Neither Japan nor the United States attempted to intercept the missiles. This exposes the weak underbelly of Japanese and United States missile defense system. One argument is that interception of this missile would have been a stronger deterrent than any economic sanctions. At the same time, North Korea may not achieve much with the test.
The test will be punished
The action of North Korea faces negative outcomes. The UN Security Council will impose even stronger economic sanctions. The economy and the livelihood of North Korean people are likely to be hurt. Still, North Korea persists with its tests. This is an action pattern in which a country or a regime that is faced with increasingly negative outcomes from past decisions continues to use the same actions rather than alter course.

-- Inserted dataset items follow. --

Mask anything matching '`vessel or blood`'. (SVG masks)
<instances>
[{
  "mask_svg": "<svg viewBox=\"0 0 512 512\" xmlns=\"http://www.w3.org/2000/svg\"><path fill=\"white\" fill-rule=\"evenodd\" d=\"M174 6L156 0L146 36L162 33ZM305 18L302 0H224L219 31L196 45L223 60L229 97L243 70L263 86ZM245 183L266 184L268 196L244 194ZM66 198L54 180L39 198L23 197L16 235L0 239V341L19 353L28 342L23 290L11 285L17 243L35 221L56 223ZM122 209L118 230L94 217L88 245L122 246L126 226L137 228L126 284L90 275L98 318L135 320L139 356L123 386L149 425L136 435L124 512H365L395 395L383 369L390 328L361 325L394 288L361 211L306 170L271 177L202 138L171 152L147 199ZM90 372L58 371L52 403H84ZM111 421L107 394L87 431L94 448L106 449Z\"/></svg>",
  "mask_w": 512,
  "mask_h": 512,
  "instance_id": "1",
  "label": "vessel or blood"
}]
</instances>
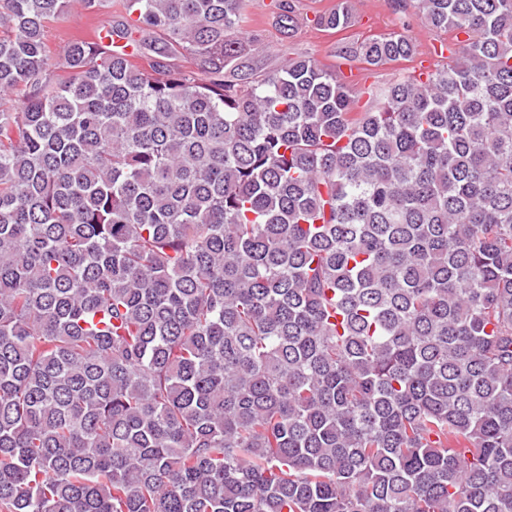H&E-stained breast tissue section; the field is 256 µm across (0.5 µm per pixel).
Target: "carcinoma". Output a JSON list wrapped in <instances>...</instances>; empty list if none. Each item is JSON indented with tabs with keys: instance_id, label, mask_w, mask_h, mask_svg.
<instances>
[{
	"instance_id": "carcinoma-1",
	"label": "carcinoma",
	"mask_w": 512,
	"mask_h": 512,
	"mask_svg": "<svg viewBox=\"0 0 512 512\" xmlns=\"http://www.w3.org/2000/svg\"><path fill=\"white\" fill-rule=\"evenodd\" d=\"M72 2L0 0V512H512V0H389L465 39L363 112L247 0ZM100 6L97 14H84L79 2H74L73 7L62 20L51 23L48 29V45L54 55H57L65 41L77 35L89 32L97 18L106 20L111 15L118 14L121 0H99Z\"/></svg>"
}]
</instances>
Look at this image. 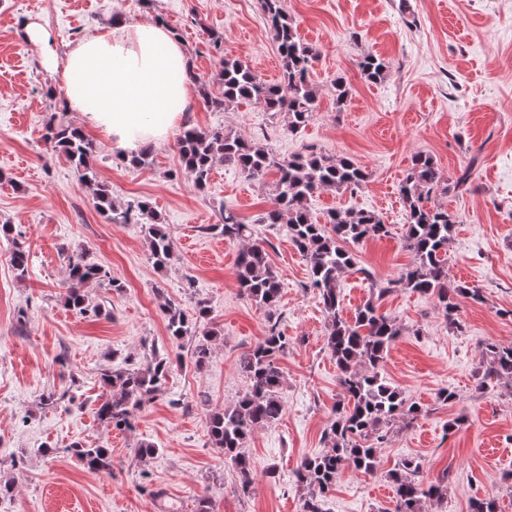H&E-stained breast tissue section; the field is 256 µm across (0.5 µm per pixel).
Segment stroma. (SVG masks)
<instances>
[{
	"instance_id": "stroma-1",
	"label": "stroma",
	"mask_w": 512,
	"mask_h": 512,
	"mask_svg": "<svg viewBox=\"0 0 512 512\" xmlns=\"http://www.w3.org/2000/svg\"><path fill=\"white\" fill-rule=\"evenodd\" d=\"M303 42L317 49L310 78L318 92L314 119L288 131V116L242 101L221 109L192 95L180 125L222 129L279 156L346 155L368 178L351 191L320 192L308 209L317 221L334 210H369L390 227L388 237L350 244L359 272L340 280L345 317L371 296V281L396 279L412 263L404 245L407 210L399 182L414 155H430L443 177L472 166L474 189L435 196L456 226L444 256L448 279L480 288L483 299L458 301L450 325L436 297L405 289L386 296L381 313L401 334L383 374L419 403L423 416L395 423L379 450L375 473L343 470L324 512H389L388 473L416 459L423 481L448 480V496L430 512H470L473 498L493 495L498 512H512V380L480 388L488 342L512 344V0H284ZM151 22L163 17L190 51L192 71L213 77L224 54L263 81L280 82L278 47L258 0H0V480L12 496L0 512H301L304 491L293 476L300 461L325 449L324 433L343 397L326 347L325 314L309 288L308 263L284 224H262L275 173L248 180L219 162L205 188L187 174L176 134L154 144L149 165L133 166L81 113L68 110L41 46L18 34L36 21L63 56L70 44L114 17ZM371 53L387 69L377 82L359 62ZM350 95L337 110L333 82ZM83 128L93 144L99 183L119 206L150 200L174 244L168 264L154 263L140 228L113 224L97 210L66 157L44 140L49 117ZM250 224L278 270L280 328L290 343L278 365L285 411L255 430L244 451L252 484L242 490L235 466L212 448L209 413L234 404L247 390L237 367L268 330L266 312L243 296L235 276L239 243L217 226L225 210ZM29 253L26 274L11 262L14 242ZM109 271L111 282L86 286L99 314L63 304L70 255ZM372 280H364L363 271ZM206 302L215 331L204 367L190 356L188 336L172 342L161 313L170 302L193 311ZM180 355L163 390L135 414V428L98 421L104 367L142 361L150 349ZM452 404L438 402L441 389ZM57 396L55 406L43 403ZM158 455L140 462V440ZM112 450V469L84 468L71 443Z\"/></svg>"
}]
</instances>
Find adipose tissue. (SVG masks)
Here are the masks:
<instances>
[{
    "label": "adipose tissue",
    "instance_id": "ef3b65f1",
    "mask_svg": "<svg viewBox=\"0 0 512 512\" xmlns=\"http://www.w3.org/2000/svg\"><path fill=\"white\" fill-rule=\"evenodd\" d=\"M54 73L68 108L128 154L166 139L190 96L182 42L150 22L106 24L77 40Z\"/></svg>",
    "mask_w": 512,
    "mask_h": 512
}]
</instances>
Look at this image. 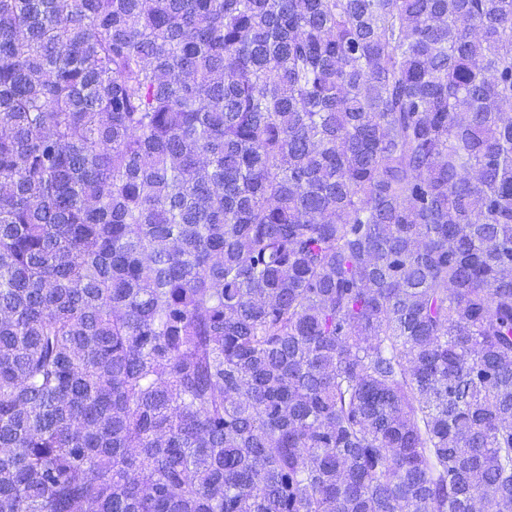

North Korea continues actions that are illogical but align with the previous missile and bomb tests. What is the justification of further missile tests, provocation, and belligerence in face of crippling costs to the country’s economy and people’s incomes? The cost of past tests, losses because of embargoes, and UN resolutions are used to justify further missile tests.
Once a large number of tests are carried out by the country, it will face heavy economic losses and deprivation because of escalating sanctions. What North Korea has done is to start an irreversible series of actions.
How do these further the goals of the country?
The goals of N. Korea are entirely different from what it is achieving through missile tests.
It wants friendly neighbors; instead it has surrounded itself with hostile countries. The citizens of N. Korea want unification with those of Japan; instead it has straddled itself with alienation. It also wants a strong economy but economic embargo has harmed its economy. The citizens want survival, but these tests have put the very survival of the country under a cloud.